[Extracted page text data]

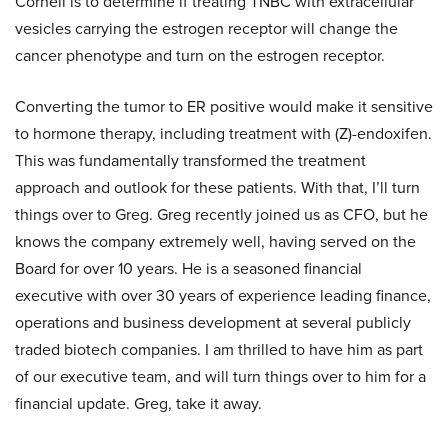
Cornell is to determine if treating TNBC with extracellular
vesicles carrying the estrogen receptor will change the
cancer phenotype and turn on the estrogen receptor.
Converting the tumor to ER positive would make it sensitive
to hormone therapy, including treatment with (Z)-endoxifen.
This was fundamentally transformed the treatment
approach and outlook for these patients. With that, I’ll turn
things over to Greg. Greg recently joined us as CFO, but he
knows the company extremely well, having served on the
Board for over 10 years. He is a seasoned financial
executive with over 30 years of experience leading finance,
operations and business development at several publicly
traded biotech companies. I am thrilled to have him as part
of our executive team, and will turn things over to him for a
financial update. Greg, take it away.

Problem to work on »
Each line above with the word "receptor" must be returned.

Solution for this problem »
vesicles carrying the estrogen receptor will change the
cancer phenotype and turn on the estrogen receptor.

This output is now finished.